The 7 pin thing was ridiculous IMHO:embara:


----------



## Spotshooter2 (Oct 23, 2003)

> The 7 pin thing was ridiculous IMHO


I agree, heck i had enough trouble keeping 5 pins straight . I cant imagine how many times I would use the wrong pin if I had 7.


----------



## swerve (Jun 5, 2005)

mdbowhunter said:


> Looks like those 2613 Cobalts I bought last year will go on the shelf.  Oh well.
> 
> V-bars and counter-balances allowed in BHFS. Just another step closer to the clickety-click crowd. :wink: I guess the agenda item allowing 7 pin sights failed. Thank goodness. :tongue:


Hey,but we are a great crowd.:grin: you will like us:teeth:


----------



## mdbowhunter (Oct 22, 2002)

Brown Hornet said:


> You could have shot side bars and v-bars this year.:wink:
> 
> The 7 pin thing was ridiculous IMHO:embara:


I wanted to see how the STS/counter-balance rule played out. IMHO too much was open to interpretation.

I agree, the 7 pin sight thing was ridiculous. The only company I can think of that makes one is Spott Hogg (7 Deadly Pins).

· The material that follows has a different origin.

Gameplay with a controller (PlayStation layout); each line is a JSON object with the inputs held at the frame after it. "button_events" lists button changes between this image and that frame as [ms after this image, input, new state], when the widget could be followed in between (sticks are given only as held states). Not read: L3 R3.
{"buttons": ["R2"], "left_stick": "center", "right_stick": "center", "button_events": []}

I think the arrow diameter restriction is a good thing. Probably the best way to level the playing field. I guess the folks at Easton must be REAL happy. All the hub-bub about the 2712's this year...now this rule. Bet that production line was shut down real quick.


----------



## swerve (Jun 5, 2005)

The 9.3mm will save a lot of damage to target butts, but I don't think that it is going to change much in the ranks either Joe or Pro. I am pretty certain that the Vegas X record was set with 2315s.


----------



## mdbowhunter (Oct 22, 2002)

swerve said:


> Hey,but we are a great crowd.:grin: you will like us:teeth:


Oh I know. I got *LOTS* of friends in the clickety-click crowd. Good folks all around.  Some even talk to me here on AT. :wink:


----------



## Brown Hornet (Aug 8, 2002)

swerve said:


> The 9.3mm will save a lot of damage to target butts, but I don't think that it is going to change much in the ranks either Joe or Pro. I am pretty certain that the Vegas X record was set with 2315s.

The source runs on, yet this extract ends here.